> LIST OF TASKS:
**A)** Please quote the Robinson Ellis passage from "Robinson Ellis, FBA" to "Professor of Latin.".
**B)** According to the Robinson Ellis passage, whom did Ellis succeed as Corpus Professor of Latin?

> DOCUMENT SEGMENT:
Robinson Ellis, FBA (5 September 1834 – 9 October 1913) was an English classical scholar.

== Biography ==
Ellis was born at Barming, near Maidstone, and was educated at Elizabeth College, Guernsey, Rugby School, and Balliol College, Oxford. He took a First in Classical Moderations in 1854 and a First in Literae Humaniores ('Greats') in 1856. In 1858 he became fellow of Trinity College, Oxford, and in 1870 professor of Latin at University College London. In 1876 he returned to Oxford, where from 1883 to 1893 he held the university readership in Latin. In 1893 he succeeded Henry Nettleship as Corpus Professor of Latin.

> PROVIDED DATA:
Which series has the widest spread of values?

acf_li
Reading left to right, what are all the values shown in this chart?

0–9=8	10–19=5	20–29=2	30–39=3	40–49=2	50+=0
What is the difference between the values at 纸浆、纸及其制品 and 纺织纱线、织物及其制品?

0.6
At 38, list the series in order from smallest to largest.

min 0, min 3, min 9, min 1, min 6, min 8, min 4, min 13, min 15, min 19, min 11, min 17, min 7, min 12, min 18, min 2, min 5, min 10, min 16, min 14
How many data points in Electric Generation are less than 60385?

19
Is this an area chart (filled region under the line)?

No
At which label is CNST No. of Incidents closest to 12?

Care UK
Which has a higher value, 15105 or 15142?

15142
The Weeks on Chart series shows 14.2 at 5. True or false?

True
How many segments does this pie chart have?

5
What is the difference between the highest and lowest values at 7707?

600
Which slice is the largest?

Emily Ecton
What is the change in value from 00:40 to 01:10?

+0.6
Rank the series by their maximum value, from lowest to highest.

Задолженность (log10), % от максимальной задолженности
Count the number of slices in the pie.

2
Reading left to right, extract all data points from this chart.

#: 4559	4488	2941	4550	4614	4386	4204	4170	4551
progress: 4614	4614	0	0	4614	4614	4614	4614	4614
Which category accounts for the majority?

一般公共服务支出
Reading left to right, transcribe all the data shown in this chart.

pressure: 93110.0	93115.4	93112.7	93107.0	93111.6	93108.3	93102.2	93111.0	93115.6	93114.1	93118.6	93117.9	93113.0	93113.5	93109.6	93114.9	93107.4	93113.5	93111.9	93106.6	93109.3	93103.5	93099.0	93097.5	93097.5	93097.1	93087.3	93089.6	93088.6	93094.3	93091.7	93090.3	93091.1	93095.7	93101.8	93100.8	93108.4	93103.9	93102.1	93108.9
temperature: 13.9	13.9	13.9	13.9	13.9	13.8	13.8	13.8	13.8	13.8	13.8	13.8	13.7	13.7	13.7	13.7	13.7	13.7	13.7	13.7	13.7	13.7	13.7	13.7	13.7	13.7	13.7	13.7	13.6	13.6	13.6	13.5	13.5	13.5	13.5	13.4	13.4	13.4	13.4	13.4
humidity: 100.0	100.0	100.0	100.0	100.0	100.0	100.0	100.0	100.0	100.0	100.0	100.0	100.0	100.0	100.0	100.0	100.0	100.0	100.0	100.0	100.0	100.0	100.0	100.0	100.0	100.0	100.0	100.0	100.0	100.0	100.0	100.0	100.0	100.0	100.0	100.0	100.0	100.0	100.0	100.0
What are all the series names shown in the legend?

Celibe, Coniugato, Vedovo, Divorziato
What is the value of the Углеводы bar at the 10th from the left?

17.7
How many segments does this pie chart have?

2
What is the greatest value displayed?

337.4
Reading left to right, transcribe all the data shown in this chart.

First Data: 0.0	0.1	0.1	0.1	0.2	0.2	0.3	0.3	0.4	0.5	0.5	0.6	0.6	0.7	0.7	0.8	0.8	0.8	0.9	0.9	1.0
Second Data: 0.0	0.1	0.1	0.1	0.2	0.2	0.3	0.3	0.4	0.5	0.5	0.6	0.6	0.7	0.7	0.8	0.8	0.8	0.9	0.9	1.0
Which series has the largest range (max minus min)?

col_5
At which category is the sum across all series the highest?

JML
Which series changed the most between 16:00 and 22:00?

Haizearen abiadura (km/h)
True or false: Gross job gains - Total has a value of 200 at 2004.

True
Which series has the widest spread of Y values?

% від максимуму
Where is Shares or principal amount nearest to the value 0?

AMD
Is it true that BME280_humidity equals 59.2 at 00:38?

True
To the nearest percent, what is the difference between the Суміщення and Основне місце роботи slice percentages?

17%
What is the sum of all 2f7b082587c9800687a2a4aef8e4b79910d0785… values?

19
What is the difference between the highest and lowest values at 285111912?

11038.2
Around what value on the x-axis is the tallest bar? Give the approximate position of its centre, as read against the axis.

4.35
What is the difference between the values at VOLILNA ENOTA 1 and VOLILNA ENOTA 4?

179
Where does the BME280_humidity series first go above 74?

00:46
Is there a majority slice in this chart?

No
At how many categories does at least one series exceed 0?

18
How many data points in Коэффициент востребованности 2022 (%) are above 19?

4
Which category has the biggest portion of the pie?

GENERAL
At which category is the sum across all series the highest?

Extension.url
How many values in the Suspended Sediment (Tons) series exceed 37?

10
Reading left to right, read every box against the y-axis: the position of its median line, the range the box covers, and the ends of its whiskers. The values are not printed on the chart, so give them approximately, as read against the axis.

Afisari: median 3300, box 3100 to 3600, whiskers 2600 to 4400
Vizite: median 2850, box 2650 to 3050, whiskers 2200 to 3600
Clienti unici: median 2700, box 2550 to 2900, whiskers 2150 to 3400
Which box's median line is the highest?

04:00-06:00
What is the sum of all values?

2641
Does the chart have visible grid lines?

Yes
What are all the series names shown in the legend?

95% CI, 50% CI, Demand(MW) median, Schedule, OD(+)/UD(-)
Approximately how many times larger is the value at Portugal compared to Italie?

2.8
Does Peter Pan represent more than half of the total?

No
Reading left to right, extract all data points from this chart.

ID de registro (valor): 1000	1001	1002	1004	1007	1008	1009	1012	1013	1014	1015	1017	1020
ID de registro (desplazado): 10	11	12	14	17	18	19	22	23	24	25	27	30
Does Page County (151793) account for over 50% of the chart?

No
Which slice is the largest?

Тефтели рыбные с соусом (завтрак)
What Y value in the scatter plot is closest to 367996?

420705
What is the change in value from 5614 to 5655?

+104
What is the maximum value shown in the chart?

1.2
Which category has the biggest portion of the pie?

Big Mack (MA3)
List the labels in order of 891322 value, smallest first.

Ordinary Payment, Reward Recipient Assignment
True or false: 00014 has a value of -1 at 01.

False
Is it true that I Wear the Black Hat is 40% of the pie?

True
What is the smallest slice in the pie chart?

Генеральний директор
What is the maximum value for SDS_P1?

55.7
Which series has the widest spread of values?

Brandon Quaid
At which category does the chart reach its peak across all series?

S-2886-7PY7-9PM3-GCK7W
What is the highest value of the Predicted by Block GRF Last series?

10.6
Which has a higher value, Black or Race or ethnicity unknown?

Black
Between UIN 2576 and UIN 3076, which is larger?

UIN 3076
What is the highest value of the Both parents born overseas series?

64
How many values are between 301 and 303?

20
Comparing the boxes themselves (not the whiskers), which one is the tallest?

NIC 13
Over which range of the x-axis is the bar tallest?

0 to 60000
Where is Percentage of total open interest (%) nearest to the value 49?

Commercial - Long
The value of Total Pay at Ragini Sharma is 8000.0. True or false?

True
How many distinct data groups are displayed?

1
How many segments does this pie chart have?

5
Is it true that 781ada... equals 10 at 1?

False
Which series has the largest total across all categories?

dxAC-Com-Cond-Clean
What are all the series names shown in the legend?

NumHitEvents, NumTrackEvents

> ANSWERS PER TASK:
**A)**
Robinson Ellis, FBA (5 September 1834 – 9 October 1913) was an English classical scholar.

== Biography ==
Ellis was born at Barming, near Maidstone, and was educated at Elizabeth College, Guernsey, Rugby School, and Balliol College, Oxford. He took a First in Classical Moderations in 1854 and a First in Literae Humaniores ('Greats') in 1856. In 1858 he became fellow of Trinity College, Oxford, and in 1870 professor of Latin at University College London. In 1876 he returned to Oxford, where from 1883 to 1893 he held the university readership in Latin. In 1893 he succeeded Henry Nettleship as Corpus Professor of Latin.

**B)** Henry Nettleship